Ellie had gazed at him, wide-eyed.
Now the Methodist minister, Reverend Laughlin, was pronouncing the benediction, asking God to lift up His countenance upon them and give them peace.
"Will the pallbearers come forward?" he asked.
Louis started to rise, and Ellie halted him, tugging his arm frantically. She looked scared. "Daddy!" she stage-whispered. "Where are you going?"
"I'm one of the pallbearers, honey," Louis said, sitting down beside her again for a moment and putting an arm around her shoulders. "That means I'm going to help carry Norma out. There are four of us that are going to do it-me and two of Jud's nephews and Norma's brother."
"Where will I find you?"
Louis glanced down front. The other three pallbearers had assembled there, along with Jud. The rest of the congregation was filing out, some of them weeping.
"If you just go out on the steps, I'll meet you there," he said. "All right, Ellie?"
"Yes," she said. "Just don't forget me."
"No, I won't."
He got up again, and she tugged his hand again.
"Daddy?"
"What, babe?"
"Don't drop her," Ellie whispered.
Louis joined the others, and Jud introduced him to the nephews, who were really second or third cousins... descendants of Jud's father's brother. They were big fellows in their twenties with a strong facial resemblance. Norma's brother was somewhere in his late fifties, Louis guessed, and while the strain of a death in the family was on his face, he seemed to be bearing up well.
"Pleased to meet you all," Louis said. He felt a trifle uncomfortable-an outsider in the family circle.
They nodded at him.
"Ellie okay?" Jud asked and nodded to her. She was lingering in the vestibule, watching.
Sure-she just wants to make sure I don't go up in a puff of smoke, Louis thought and almost smiled. But then that thought called up another one: Oz the Gweat and Tewwible. And the smile died.
"Yes, I think so," Louis said and raised a hand to her. She raised hers in return and went outside then in a swirl of navy blue dress. For a moment Louis was uneasily struck by how adult she looked. It was the sort of illusion, no matter how fleeting, that could give a man pause.
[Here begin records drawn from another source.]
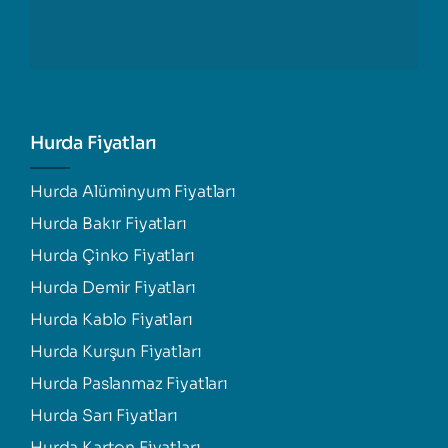
Hurda Fiyatları
Hurda Alüminyum Fiyatları
Hurda Bakır Fiyatları
Hurda Çinko Fiyatları
Hurda Demir Fiyatları
Hurda Kablo Fiyatları
Hurda Kurşun Fiyatları
Hurda Paslanmaz Fiyatları
Hurda Sarı Fiyatları
Hurda Karton Fiyatları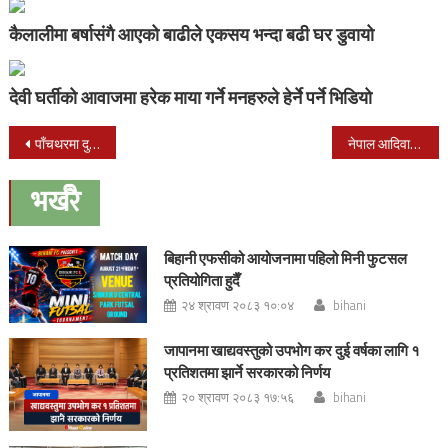
कैलालीमा बर्षासंगै आएको बाढीले एकसय भन्दा बढी घर डुवायो
देवी घर्तीको आवाजमा हरेक माया गर्ने मनहरुले हेर्ने पर्ने भिडियो
Post
पाँचथरमा दुई परिवारका ९ जनाको विभत्स हत्या
नेपाल आदिवासी जनजाती महासंघ क्यूस्यूको अध्यक्षमा भिम गुरुङ चयन
navigation
भर्खरै
बिहानी एफसीको आयोजनामा पहिलो मिनी फुटसल
प्रतियोगिता हुदैँ
२४ श्रावण २०८३ १०:०४
bihani
जापानमा खाद्यवस्तुको उपभोग कर दुई वर्षका लागि १
प्रतिशतमा झार्ने सरकारको निर्णय
२० श्रावण २०८३ १७:५६
bihani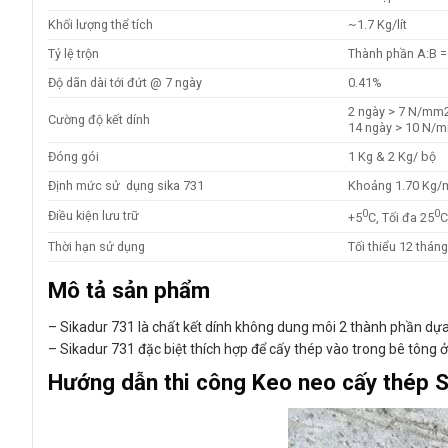
Khối lượng thể tích
~1.7 Kg/lít
Tỷ lệ trộn
Thành phần A:B = 
Độ dãn dài tới đứt @ 7 ngày
0.41%
2 ngày > 7 N/mm2
Cường độ kết dính
14 ngày > 10 N/
Đóng gói
1 Kg & 2 Kg/ bộ
Định mức sử dụng sika 731
Khoảng 1.70 Kg/m
0
0
Điều kiện lưu trữ
+5
C, Tối đa 25
C
Thời hạn sử dụng
Tối thiểu 12 thán
Mô tả sản phẩm
– Sikadur 731 là chất kết dính không dung môi 2 thành phần dựa
– Sikadur 731 đặc biệt thích hợp để cấy thép vào trong bê tông ở
Hướng dẫn thi công Keo neo cấy thép 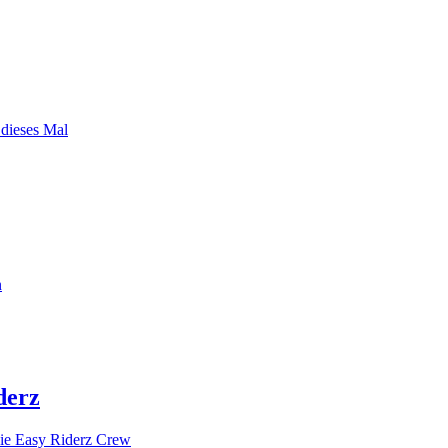
 dieses Mal
n
derz
ie Easy Riderz Crew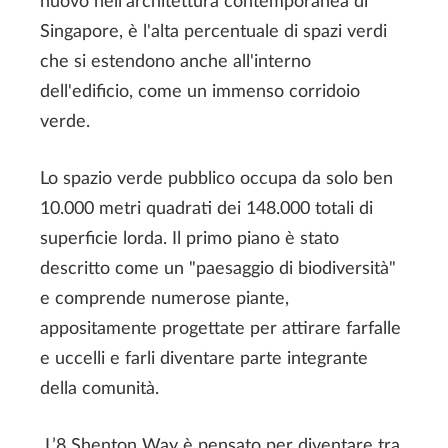
nuovo nell'architettura contemporanea di
Singapore, è l'alta percentuale di spazi verdi
che si estendono anche all'interno
dell'edificio, come un immenso corridoio
verde.
Lo spazio verde pubblico occupa da solo ben
10.000 metri quadrati dei 148.000 totali di
superficie lorda. Il primo piano è stato
descritto come un "paesaggio di biodiversità"
e comprende numerose piante,
appositamente progettate per attirare farfalle
e uccelli e farli diventare parte integrante
della comunità.
L’8 Shenton Way è pensato per diventare tra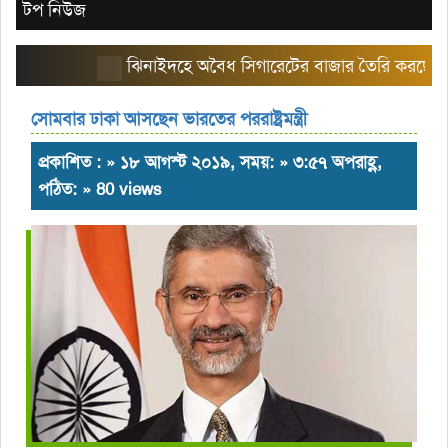
টপ নিউজ
ঝিনাইদহে অবৈধ সিগারেটের বাজার তৈরি করছে এরিয়া ম
সোমবার ঢাকা আসছেন ভারতের পররাষ্ট্রমন্ত্রী
প্রকাশিত : » ১৮ আগস্ট ২০১৯, সময়: » ৩:৫৭ অপরাহ্ণ,
পঠিত: » 80 views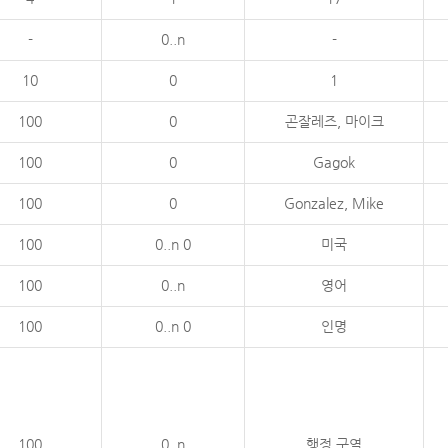
-
0..n
-
10
0
1
100
0
곤잘레즈, 마이크
100
0
Gagok
100
0
Gonzalez, Mike
100
0..n 0
미국
100
0..n
영어
100
0..n 0
인명
100
0..n
행정 구역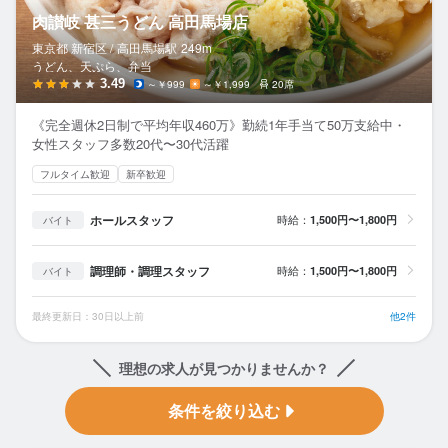
肉讃岐 甚三うどん 高田馬場店
東京都 新宿区 /
高田馬場
駅
249m
うどん、天ぷら、弁当
3.49
～￥999
～￥1,999
20席
《完全週休2日制で平均年収460万》勤続1年手当て50万支給中・
女性スタッフ多数20代〜30代活躍
フルタイム歓迎
新卒歓迎
ホールスタッフ
時給：
1,500円〜1,800円
バイト
調理師・調理スタッフ
時給：
1,500円〜1,800円
バイト
最終更新日：30日以上前
他2件
理想の求人が見つかりませんか？
条件を絞り込む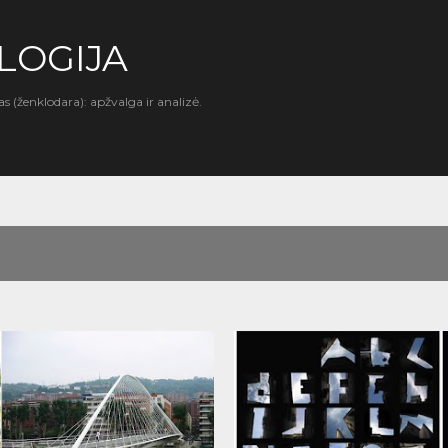
Praleisti ir pereiti prie pagrindinio turinio
LOGIJA
as (ženklodara): apžvalga ir analizė.
 2007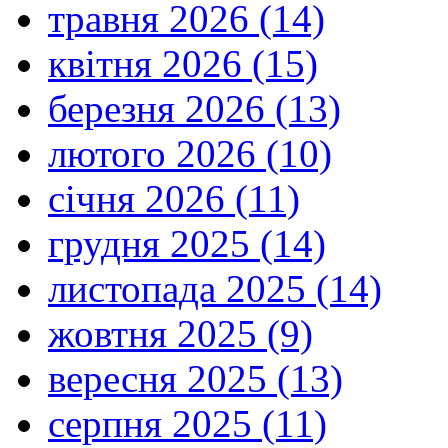
травня 2026 (14)
квітня 2026 (15)
березня 2026 (13)
лютого 2026 (10)
січня 2026 (11)
грудня 2025 (14)
листопада 2025 (14)
жовтня 2025 (9)
вересня 2025 (13)
серпня 2025 (11)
"You guys ready?" one of the nephews asked.
Louis nodded; so did Norma's younger brother.
"Take it easy with her," Jud said. His voice had roughened. Then he turned away and walked slowly up the aisle with his head down.
Louis moved to the back left corner of the steel-gray American Eternal coffin Jud had chosen for his wife. He laid hold of his runner and the four of them slowly carried Norma's coffin out into the bright still cold of February first. Someone-the church custodian, he supposed-had laid down a good bed of cinders over the slippery path of tamped snow. At the curb a Cadillac hearse idled white exhaust into the winter air. The funeral director and his husky son stood beside it, watching them, ready to lend a hand if anyone (her brother, perhaps) should slip or flag.
Jud stood beside him and watched as they slid the coffin inside. "Goodbye, Norma," he said and lit a cigarette. "I'll see you in a while, old girl."
Louis slipped an arm around Jud's shoulders, and Norma's brother stood close by on his other side, crowding the mortician and his son into the background. The burly nephews (or second cousins, or whatever they were) had already done a fade, the simple job of lifting and carrying done. They had grown distant from this part of the family; they had known the woman's face from photographs and a few duty visits perhaps-long afternoons spent in the parlor eating Norma's cookies and drinking Jud's beer, perhaps not really minding the old stories of times they had not lived through and people they had not known, but aware of things they could have been doing all the same (a car that could have been washed and Turtle-waxed, a league bowling practice, maybe just sitting around the TV and watching a boxing match with some friends), and glad to be away when the duty was done.
Jud's part of the family was in the past now, as far as they were concerned; it was like an eroded planetoid drifting away from the main mass, dwindling, little more than a speck. The past. Pictures in an album. Old stories told in rooms that perhaps seemed too hot to them-they were not old; there was no arthritis in their joints; their blood had not thinned. The past was runners to be gripped and hefted and later let go. After all, if the human body was an envelope to hold the human soul-God's letters to the universe-as most churches taught, then the American Eternal coffin was an envelope to hold the human body, and to these husky young cousins or nephews or whatever they were, the past was just a dead letter to be filed away.